SlantedTriangular( self, optimizer: torch.optim.optimizer.Optimizer, num_epochs: int, num_steps_per_epoch: int, cut_frac: float = 0.1, ratio: int = 32, last_epoch: int = -1, gradual_unfreezing: bool = False, discriminative_fine_tuning: bool = False, decay_factor: float = 0.38, ) -> None
Implements the Slanted Triangular Learning Rate schedule with optional gradual unfreezing. The schedule corresponds to first linearly increasing the learning rate and annealing the learning based on a fixed ratio.
If we gradually unfreeze, then in the first epoch of training, only the top layer is trained; in the second epoch, the top two layers are trained, etc. During freezing, the learning rate is increased and annealed over one epoch. After freezing finished, the learning rate is increased and annealed over the remaining training iterations.

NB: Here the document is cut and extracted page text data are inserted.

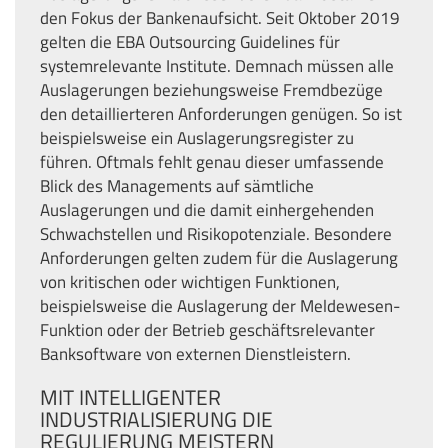
den Fokus der Bankenaufsicht. Seit Oktober 2019
gelten die EBA Outsourcing Guidelines für
systemrelevante Institute. Demnach müssen alle
Auslagerungen beziehungsweise Fremdbezüge
den detaillierteren Anforderungen genügen. So ist
beispielsweise ein Auslagerungsregister zu
führen. Oftmals fehlt genau dieser umfassende
Blick des Managements auf sämtliche
Auslagerungen und die damit einhergehenden
Schwachstellen und Risikopotenziale. Besondere
Anforderungen gelten zudem für die Auslagerung
von kritischen oder wichtigen Funktionen,
beispielsweise die Auslagerung der Meldewesen-
Funktion oder der Betrieb geschäftsrelevanter
Banksoftware von externen Dienstleistern.
MIT INTELLIGENTER
INDUSTRIALISIERUNG DIE
REGULIERUNG MEISTERN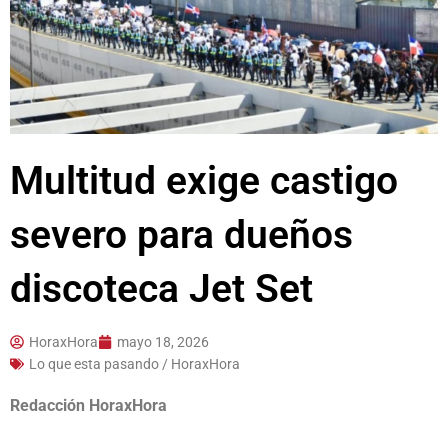
Multitud exige castigo
severo para dueños
discoteca Jet Set
HoraxHora
mayo 18, 2026
Lo que esta pasando / HoraxHora
Redacción HoraxHora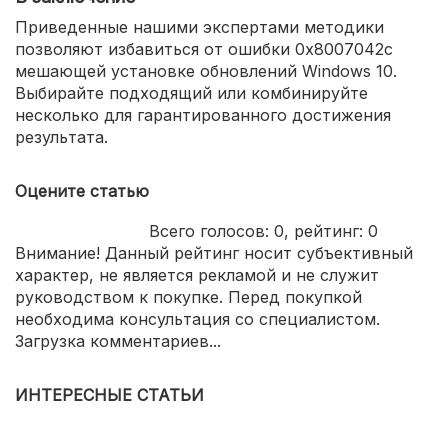
Приведенные нашими экспертами методики
позволяют избавиться от ошибки 0x8007042c
мешающей установке обновлений Windows 10.
Выбирайте подходящий или комбинируйте
несколько для гарантированного достижения
результата.
Оцените статью
Всего голосов:
0
, рейтинг:
0
Внимание! Данный рейтинг носит субъективный
характер, не является рекламой и не служит
руководством к покупке. Перед покупкой
необходима консультация со специалистом.
Загрузка комментариев...
ИНТЕРЕСНЫЕ СТАТЬИ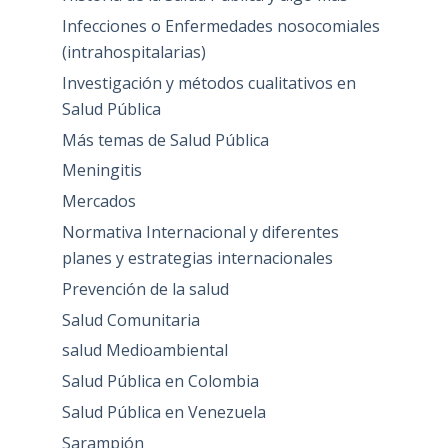
Infecciones o Enfermedades nosocomiales
(intrahospitalarias)
Investigación y métodos cualitativos en
Salud Pública
Más temas de Salud Pública
Meningitis
Mercados
Normativa Internacional y diferentes
planes y estrategias internacionales
Prevención de la salud
Salud Comunitaria
salud Medioambiental
Salud Pública en Colombia
Salud Pública en Venezuela
Sarampión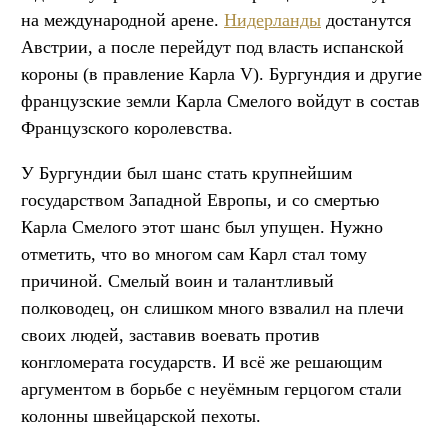
на международной арене.
Нидерланды
достанутся
Австрии, а после перейдут под власть испанской
короны (в правление Карла V). Бургундия и другие
французские земли Карла Смелого войдут в состав
Французского королевства.
У Бургундии был шанс стать крупнейшим
государством Западной Европы, и со смертью
Карла Смелого этот шанс был упущен. Нужно
отметить, что во многом сам Карл стал тому
причиной. Смелый воин и талантливый
полководец, он слишком много взвалил на плечи
своих людей, заставив воевать против
конгломерата государств. И всё же решающим
аргументом в борьбе с неуёмным герцогом стали
колонны швейцарской пехоты.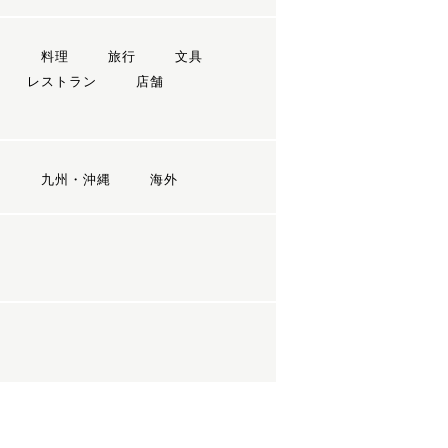
ン
料理
旅行
文具
レストラン
店舗
国
九州・沖縄
海外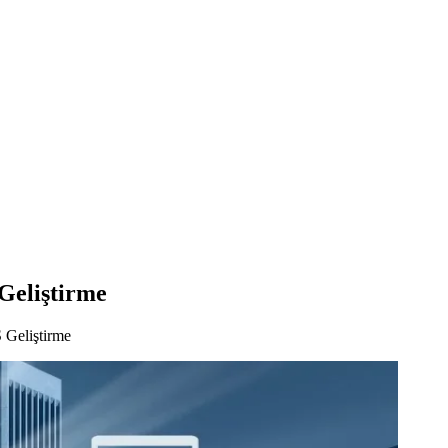
Geliştirme
 Geliştirme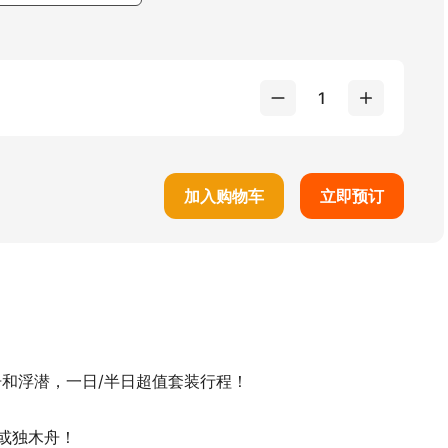
1
加入购物车
立即预订
舟和浮潜，一日/半日超值套装行程！
或独木舟！
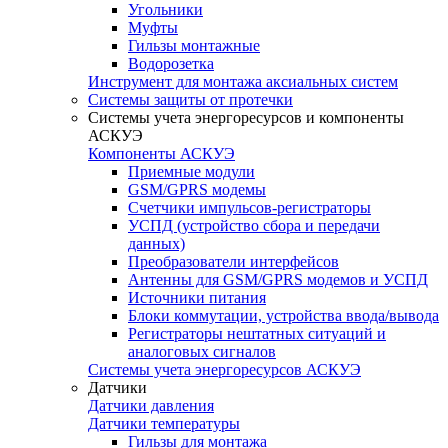
Угольники
Муфты
Гильзы монтажные
Водорозетка
Инструмент для монтажа аксиальных систем
Системы защиты от протечки
Системы учета энергоресурсов и компоненты
АСКУЭ
Компоненты АСКУЭ
Приемные модули
GSM/GPRS модемы
Счетчики импульсов-регистраторы
УСПД (устройство сбора и передачи
данных)
Преобразователи интерфейсов
Антенны для GSM/GPRS модемов и УСПД
Источники питания
Блоки коммутации, устройства ввода/вывода
Регистраторы нештатных ситуаций и
аналоговых сигналов
Системы учета энергоресурсов АСКУЭ
Датчики
Датчики давления
Датчики температуры
Гильзы для монтажа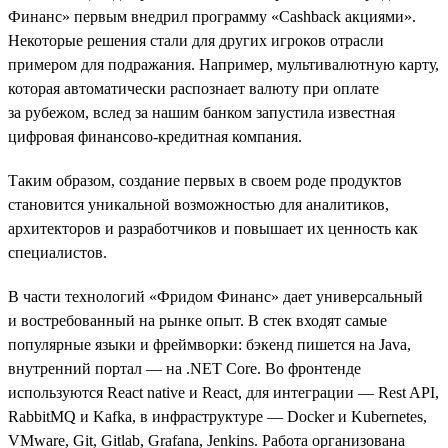
Финанс» первым внедрил программу «Cashback акциями».
Некоторые решения стали для других игроков отрасли
примером для подражания. Например, мультивалютную карту,
которая автоматически распознает валюту при оплате
за рубежом, вслед за нашим банком запустила известная
цифровая финансово-кредитная компания.
Таким образом, создание первых в своем роде продуктов
становится уникальной возможностью для аналитиков,
архитекторов и разработчиков и повышает их ценность как
специалистов.
В части технологий «Фридом Финанс» дает универсальный
и востребованный на рынке опыт. В стек входят самые
популярные языки и фреймворки: бэкенд пишется на Java,
внутренний портал — на .NET Сore. Во фронтенде
используются React native и React, для интеграции — Rest API,
RabbitMQ и Kafka, в инфраструктуре — Docker и Kubernetes,
VMware, Git, Gitlab, Grafana, Jenkins. Работа организована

Note that with this schedule, early stopping should typically be avoided.
Registered as a
LearningRateScheduler with name "slanted_triangular".
- num_epochs :
int, required. The total number of epochs for which the model should be trained.
- num_steps_per_epoch :
int, required. The number of steps (updates, batches) per training epoch.
- cut_frac :
float, optional (default = 0.1). The fraction of the steps to increase the learning rate.
- ratio :
float, optional (default = 32). The ratio of the smallest to the (largest) base learning rate.
- gradual_unfreezing :
bool, optional (default = False). Whether gradual unfreezing should be used.
- discriminative_fine_tuning :
bool, optional (default = False). Whether discriminative fine-tuning (different learning rates per layer) are used.
- decay_factor :
float, optional (default = 0.38). The decay factor by which the learning rate is reduced with discriminative fine-tuning when going a layer deeper.